Ground blinds and shooting houses are becoming more and more popular as a whitetail deer tactic… and no wonder.  A fall from a tree stand can kill you and it’s one of hunting’s most frequent accidents.  You can hunt a ground blind in the worst weather and remain comfortable and concealed.  Finally, deer and turkeys rarely see you because you are 99 percent concealed and you can move your hands, feet, and even use your cell phone without spooking game.

However, ground blinds aren’t magic potions that lure giant bucks from fields afar.  They are a tactic, a strategy like a tree stand, and simple mistakes can turn an otherwise magic experience into a lonely sit in the woods.  Here are five blunders that can ruin any ground blind set-up.

Stark Silhouette

Wild turkeys are clueless about a ground blind silhouette, yet most whitetail deer will spook at the domed image that suddenly appeared in their living space.  Although most of today’s ground blinds are highly portable, it’s best to set them up well ahead of hunting and “brush them in” with local vegetation so that the silhouette is disguised.  Make your blind look like a fallen tree and deer won’t spook.

Human Scent

Spray or oxidize scent from all of your gear- everything you touch with your bare hands.
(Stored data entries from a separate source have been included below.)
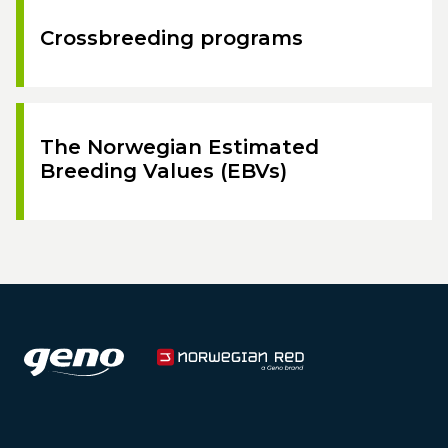
Crossbreeding programs
The Norwegian Estimated
Breeding Values (EBVs)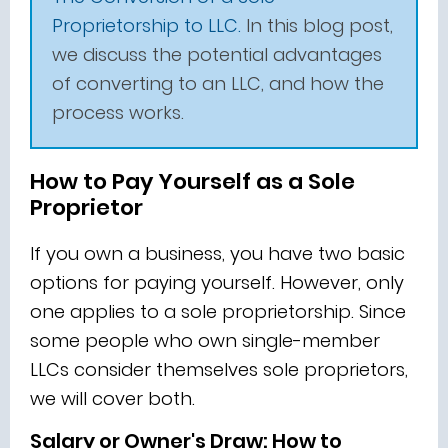
Proprietorship to LLC.
In this blog post,
we discuss the potential advantages
of converting to an LLC, and how the
process works.
How to Pay Yourself as a Sole
Proprietor
If you own a business, you have two basic
options for paying yourself. However, only
one applies to a sole proprietorship. Since
some people who own single-member
LLCs consider themselves sole proprietors,
we will cover both.
Salary or Owner's Draw: How to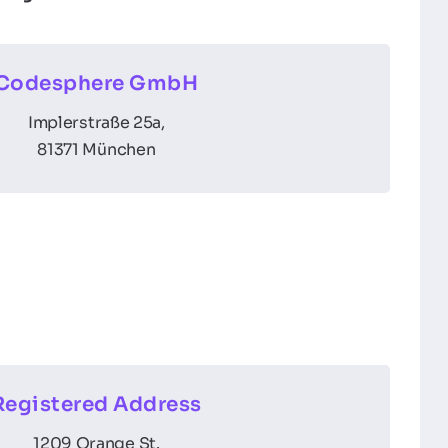
Codesphere GmbH
Implerstraße 25a,
81371 München
Registered Address
1209 Orange St.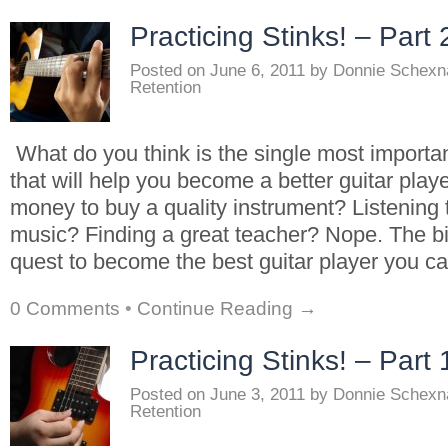
Practicing Stinks! – Part 
Posted on
June 6, 2011
by
Donnie Schexn
Retention
What do you think is the single most importa
that will help you become a better guitar play
money to buy a quality instrument? Listening t
music? Finding a great teacher? Nope. The bi
quest to become the best guitar player you c
0 Comments
•
Continue Reading →
Practicing Stinks! – Part 
Posted on
June 3, 2011
by
Donnie Schexn
Retention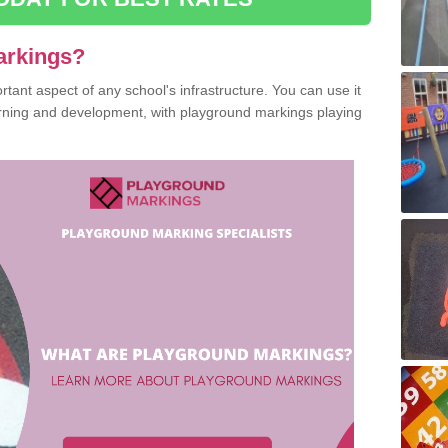
arkings?
ant aspect of any school's infrastructure. You can use it
earning and development, with playground markings playing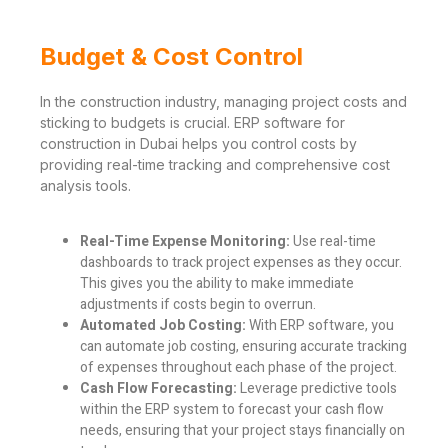
Budget & Cost Control
In the construction industry, managing project costs and
sticking to budgets is crucial. ERP software for
construction in Dubai helps you control costs by
providing real-time tracking and comprehensive cost
analysis tools.
Real-Time Expense Monitoring:
Use real-time
dashboards to track project expenses as they occur.
This gives you the ability to make immediate
adjustments if costs begin to overrun.
Automated Job Costing:
With ERP software, you
can automate job costing, ensuring accurate tracking
of expenses throughout each phase of the project.
Cash Flow Forecasting:
Leverage predictive tools
within the ERP system to forecast your cash flow
needs, ensuring that your project stays financially on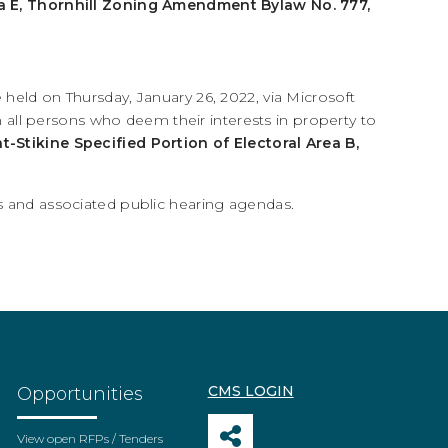
Area E, Thornhill Zoning Amendment Bylaw No. 777,
 held on Thursday, January 26, 2022, via Microsoft
ll persons who deem their interests in property to
at-Stikine Specified Portion of Electoral Area B,
ces and associated public hearing agendas.
CMS LOGIN
Opportunities
View open RFPs / Tenders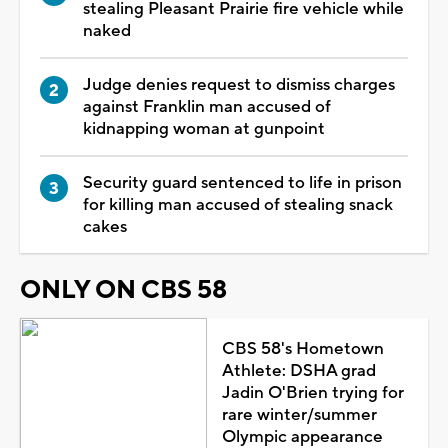
stealing Pleasant Prairie fire vehicle while
naked
Judge denies request to dismiss charges
against Franklin man accused of
kidnapping woman at gunpoint
Security guard sentenced to life in prison
for killing man accused of stealing snack
cakes
ONLY ON CBS 58
CBS 58's Hometown
Athlete: DSHA grad
Jadin O'Brien trying for
rare winter/summer
Olympic appearance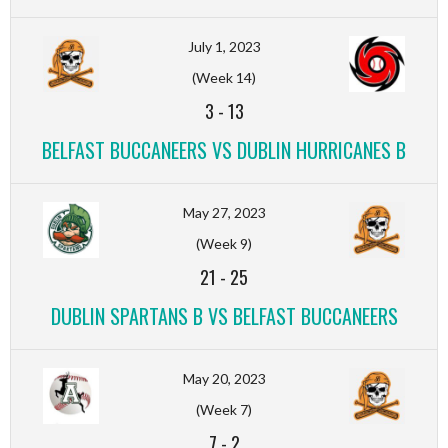
July 1, 2023
(Week 14)
3
-
13
BELFAST BUCCANEERS VS DUBLIN HURRICANES B
May 27, 2023
(Week 9)
21
-
25
DUBLIN SPARTANS B VS BELFAST BUCCANEERS
May 20, 2023
(Week 7)
7
-
2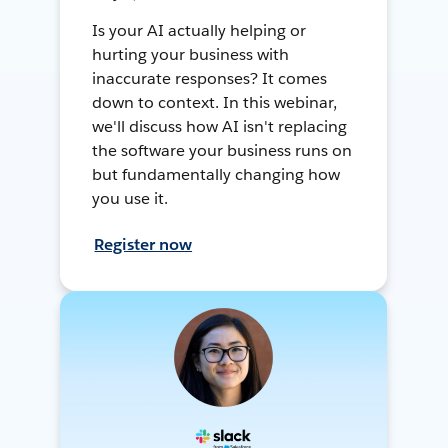
Is your AI actually helping or
hurting your business with
inaccurate responses? It comes
down to context. In this webinar,
we'll discuss how AI isn't replacing
the software your business runs on
but fundamentally changing how
you use it.
Register now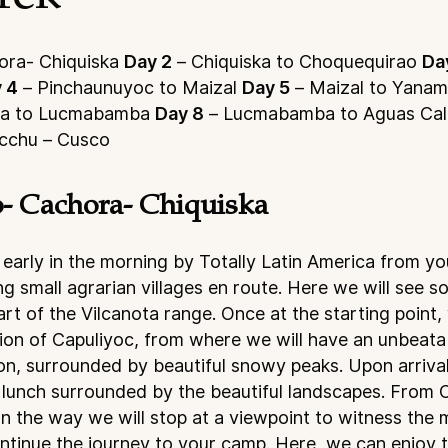
ra- Chiquiska
Day 2
– Chiquiska to Choquequirao
Da
 4
– Pinchaunuyoc to Maizal
Day 5
– Maizal to Yana
ra to Lucmabamba
Day 8
– Lucmabamba to Aguas Cal
icchu – Cusco
- Cachora- Chiquiska
 early in the morning by Totally Latin America from yo
g small agrarian villages en route. Here we will see s
rt of the Vilcanota range. Once at the starting point, 
ction of Capuliyoc, from where we will have an unbeata
n, surrounded by beautiful snowy peaks. Upon arrival
g lunch surrounded by the beautiful landscapes. From
 the way we will stop at a viewpoint to witness the ma
tinue the journey to your camp. Here, we can enjoy t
Ground blinds can help to contain human scent, yet you can’t hunt upwind of a good ambush spot and succeed.  First, consider that the blind has scent.  Best to set it up outside for a week or so before deploying.  Secondly, take the same scent precautions you would with any deer hunting scenario- shower, spray down, keep as scent free as possible.  Finally, don’t forget your gear.  Most things that you bring into your blind have human scent, so spray them as well.

Go Solo

Most savvy deer hunters use more than one stand.  Hunters who use climbing tree stands have the benefit of added mobility yet must still deal with all the challenges of hunting high in a tree.  The trick for ground blind users is to have more than one and it’s OK to have two blinds that watch a single ambush spot.  If you know of a hot rub or scrape line, put two blinds up to take advantage of the wind and sunlight conditions.

The Dark Side

Common sense may suggest that the best ground blind allows vision in all directions which translates to keeping all shooting windows open.  Not so.  As part of the brush-in process, back your blind up to heavy cover so that you don’t have to worry about being seen from behind.

The unique silhouette of the Mantis helps disguise its location.

Deer that pass in front of your blind will offer the best shooting angles and you don’t have to constantly be turning your head like an owl.  If you can shoot 180 degrees, you can take a deer either coming toward or from behind your location.  By minimizing your shooting windows, you keep your blind darker inside allowing you to draw a bow or raise a rifle without being seen.  With ground blinds, darkness is your friend.  Try to set up your blind facing north or south so that the rising or setting sun does not shine directly into it.

Shoot the Blind

This may sound like a no-brainer, yet it happens far more often than you think.  When that big buck suddenly shows up in front of your blind, it’s perfectly natural to slowly raise your bow or rifle and shoot as soon as the sight settles on its vitals.  However, with a crossbow, compound, or center-fire there’s about a 3-inch difference between the line of fire and line of sight.

Always practice aiming from every shooting portal so that you avoid this problem.  Hunting from a “hide” is tremendously exciting because you are so close to game and at the animal’s level.  It’s a good idea to sight-practice on squirrels, rocks, and stumps so that you know the range and turn a potential blunder into a bountiful shot.